Cline AI Coding Assistant Suffers Supply Chain Attack

Over 600,000 developers using the Cline AI coding assistant found themselves exposed to malicious code on December 16, 2024, when attackers compromised version 2.2.0 of the popular VS Code extension. The incident, which lasted approximately three hours before detection, represents one of the most significant supply chain attacks targeting AI development tools to date.

Attack Timeline and Technical Details

The compromise occurred when attackers gained access to the publisher account credentials for Cline’s VS Code Marketplace listing. Between 4:47 AM and 7:52 AM UTC, the malicious version 2.2.0 replaced the legitimate extension, injecting code designed to exfiltrate environment variables, API keys, and authentication tokens from developer machines.

Security researchers at Snyk identified the malicious payload within the extension’s activation scripts. The code specifically targeted credentials for OpenAI, Anthropic, Google Cloud, and AWS services—platforms commonly used alongside Cline for AI-assisted development. The exfiltrated data was transmitted to a command-and-control server at https://api-collector-x7k9.onrender.com before the extension proceeded with normal operation, making detection difficult for casual users.
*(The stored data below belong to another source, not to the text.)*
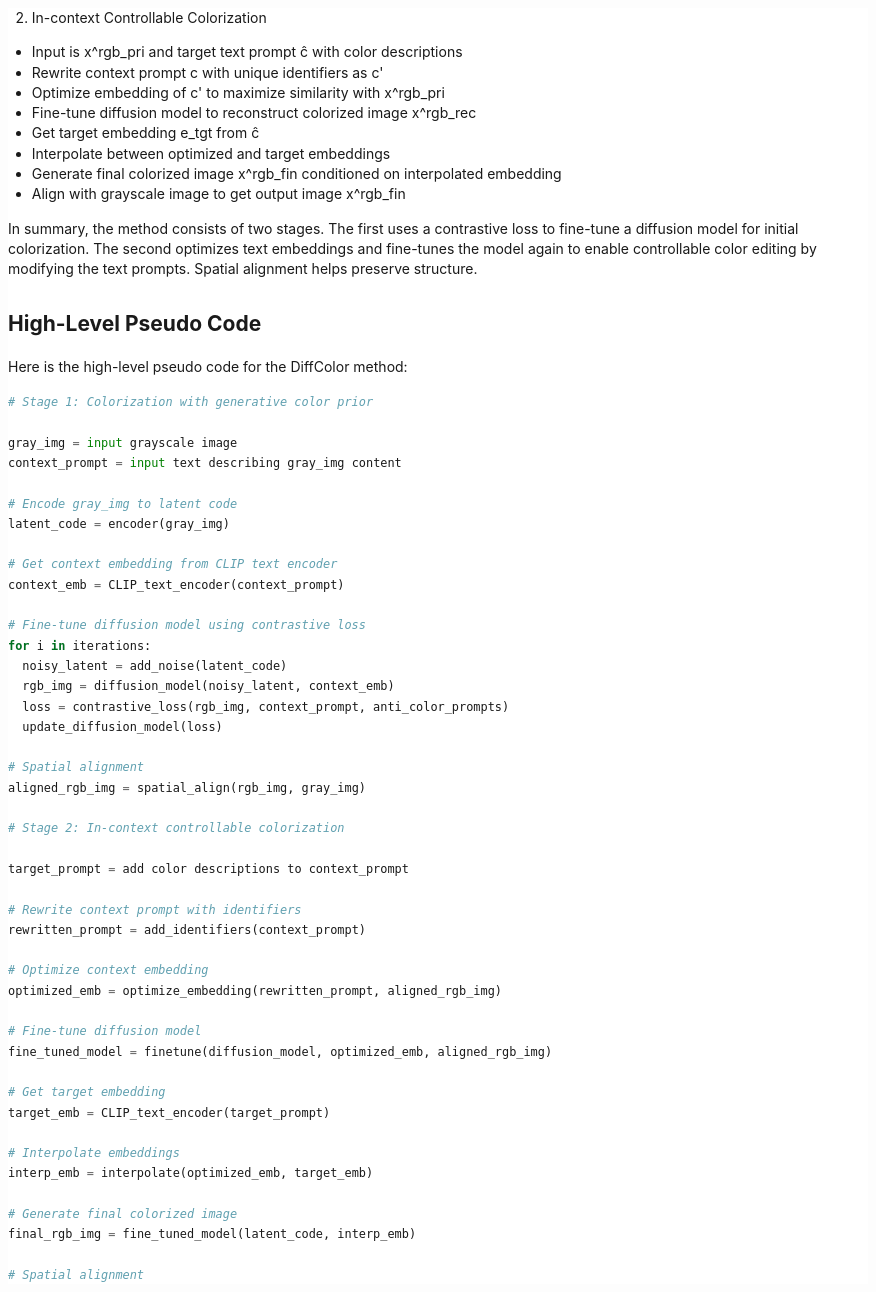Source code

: 2. In-context Controllable Colorization 
- Input is x^rgb_pri and target text prompt ĉ with color descriptions
- Rewrite context prompt c with unique identifiers as c' 
- Optimize embedding of c' to maximize similarity with x^rgb_pri
- Fine-tune diffusion model to reconstruct colorized image x^rgb_rec
- Get target embedding e_tgt from ĉ
- Interpolate between optimized and target embeddings 
- Generate final colorized image x^rgb_fin conditioned on interpolated embedding
- Align with grayscale image to get output image x^rgb_fin

In summary, the method consists of two stages. The first uses a contrastive loss to fine-tune a diffusion model for initial colorization. The second optimizes text embeddings and fine-tunes the model again to enable controllable color editing by modifying the text prompts. Spatial alignment helps preserve structure.

## High-Level Pseudo Code

 Here is the high-level pseudo code for the DiffColor method:

```python
# Stage 1: Colorization with generative color prior

gray_img = input grayscale image 
context_prompt = input text describing gray_img content

# Encode gray_img to latent code
latent_code = encoder(gray_img)  

# Get context embedding from CLIP text encoder 
context_emb = CLIP_text_encoder(context_prompt)

# Fine-tune diffusion model using contrastive loss
for i in iterations:
  noisy_latent = add_noise(latent_code) 
  rgb_img = diffusion_model(noisy_latent, context_emb)  
  loss = contrastive_loss(rgb_img, context_prompt, anti_color_prompts)
  update_diffusion_model(loss)

# Spatial alignment  
aligned_rgb_img = spatial_align(rgb_img, gray_img)

# Stage 2: In-context controllable colorization

target_prompt = add color descriptions to context_prompt 

# Rewrite context prompt with identifiers
rewritten_prompt = add_identifiers(context_prompt)  

# Optimize context embedding
optimized_emb = optimize_embedding(rewritten_prompt, aligned_rgb_img)

# Fine-tune diffusion model
fine_tuned_model = finetune(diffusion_model, optimized_emb, aligned_rgb_img)

# Get target embedding
target_emb = CLIP_text_encoder(target_prompt)

# Interpolate embeddings
interp_emb = interpolate(optimized_emb, target_emb)

# Generate final colorized image
final_rgb_img = fine_tuned_model(latent_code, interp_emb) 

# Spatial alignment
```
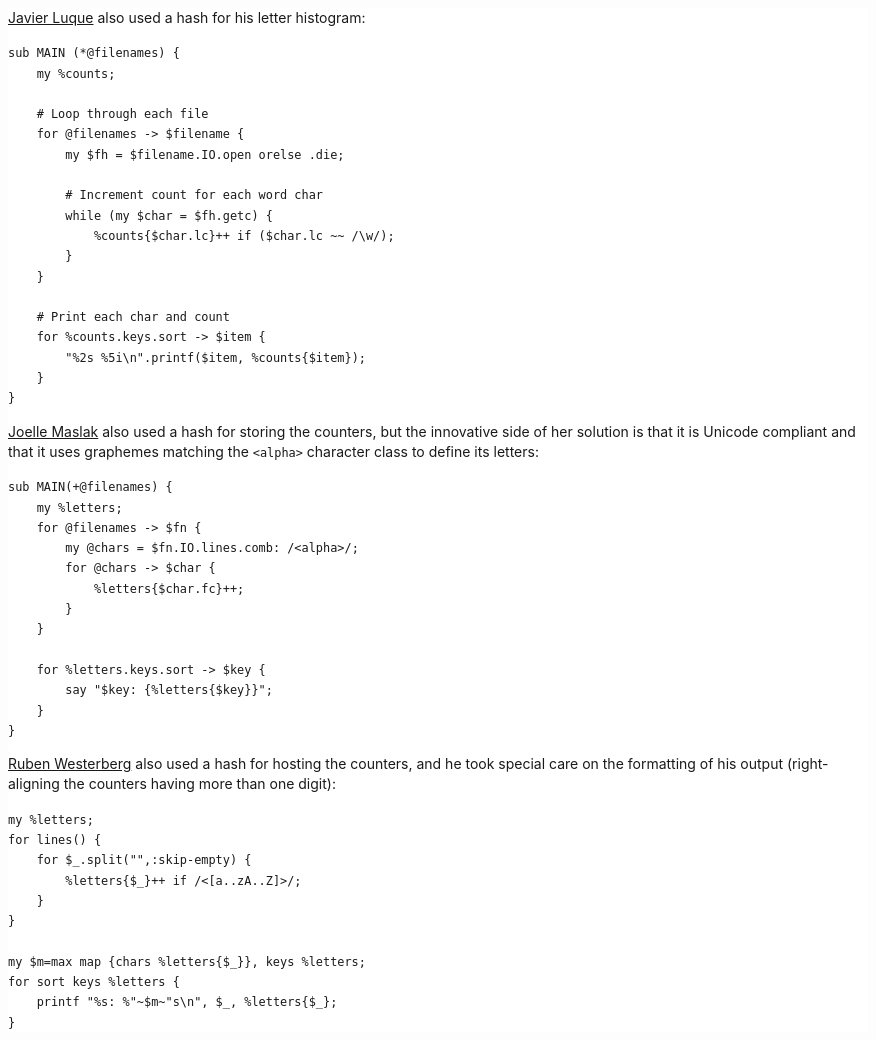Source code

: [Javier Luque](https://github.com/manwar/perlweeklychallenge-club/blob/master/challenge-033/javier-luque/perl6/ch-1.p6) also used a hash for his letter histogram:

``` Perl6
sub MAIN (*@filenames) {
    my %counts;

    # Loop through each file
    for @filenames -> $filename {
        my $fh = $filename.IO.open orelse .die;

        # Increment count for each word char
        while (my $char = $fh.getc) {
            %counts{$char.lc}++ if ($char.lc ~~ /\w/);
        }
    }

    # Print each char and count
    for %counts.keys.sort -> $item {
        "%2s %5i\n".printf($item, %counts{$item});
    }
}
```

[Joelle Maslak](https://github.com/manwar/perlweeklychallenge-club/blob/master/challenge-033/joelle-maslak/perl6/ch-1.p6) also used a hash for storing the counters, but the innovative side of her solution is that it is Unicode compliant and that it uses graphemes matching the `<alpha>` character class to define its letters:

``` Perl6
sub MAIN(+@filenames) {
    my %letters;
    for @filenames -> $fn {
        my @chars = $fn.IO.lines.comb: /<alpha>/;
        for @chars -> $char {
            %letters{$char.fc}++;
        }
    }

    for %letters.keys.sort -> $key {
        say "$key: {%letters{$key}}";
    }
}
```

[Ruben Westerberg](https://github.com/manwar/perlweeklychallenge-club/blob/master/challenge-033/ruben-westerberg/perl6/ch-1.p6) also used a hash for hosting the counters, and he took special care on the formatting of his output (right-aligning the counters having more than one digit):

``` Perl6
my %letters;
for lines() {
    for $_.split("",:skip-empty) {
        %letters{$_}++ if /<[a..zA..Z]>/;
    }
}

my $m=max map {chars %letters{$_}}, keys %letters;
for sort keys %letters {
    printf "%s: %"~$m~"s\n", $_, %letters{$_};
}
```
Cline’s development team responded by immediately revoking the compromised publisher credentials and releasing version 2.2.1 as a clean replacement. VS Code’s automatic update mechanism pushed the patched version to most users within hours, though manual intervention was required for offline installations.

Impact on Development Workflows

The attack specifically targeted Cline’s position in the AI development stack. As an autonomous coding assistant that operates within VS Code, Cline requires access to various API credentials to function. Developers typically store these credentials in environment variables or configuration files—exactly what the malicious code harvested.

Organizations using Cline in production environments faced immediate security audits. The compromised credentials potentially granted attackers access to AI model APIs, cloud infrastructure, and version control systems. Several companies reported unauthorized API usage charges in the days following the attack, suggesting the stolen credentials were actively exploited.

The incident also highlighted risks in the VS Code extension ecosystem. Unlike traditional software distribution channels with extensive review processes, extensions can be updated rapidly with minimal oversight. While this enables quick bug fixes and feature releases, it creates opportunities for supply chain attacks when publisher accounts are compromised.

Mitigation and Recovery Steps

Developers who installed Cline between December 16 at 4:47 AM and 7:52 AM UTC needed to take immediate action. The recommended response included rotating all API keys and authentication tokens accessible from the development environment, reviewing cloud service logs for unauthorized access, and checking for unexpected API usage or resource consumption.

For teams using Cline in continuous integration pipelines, the attack necessitated broader security reviews. Many organizations implemented additional safeguards, including restricting extension auto-updates, requiring security team approval for new extension versions, and isolating development environments from production credentials.

The Cline project has since implemented multi-factor authentication for all publisher accounts and established a code signing process for future releases. The team also published checksums for verified versions at https://github.com/cline/cline/releases, allowing developers to validate extension integrity before installation.

Broader Security Implications

This attack demonstrates how AI coding assistants have become high-value targets for credential theft. Unlike traditional development tools, AI assistants often require access to multiple cloud services simultaneously, making them attractive entry points for attackers seeking broad access to development infrastructure.

The incident also raises questions about trust models in AI-assisted development. Developers grant these tools extensive permissions—access to codebases, environment variables, and network connections—based on the assumption that the tools themselves are secure. When that assumption breaks down, the blast radius extends far beyond a single compromised application.

Security experts recommend treating AI coding assistants with the same scrutiny as other critical infrastructure components. This includes monitoring extension updates, implementing credential rotation policies, and using dedicated API keys with minimal necessary permissions rather than sharing production credentials with development tools.

The Cline supply chain attack serves as a reminder that the convenience of AI-powered development tools comes with security responsibilities that extend beyond traditional software development practices.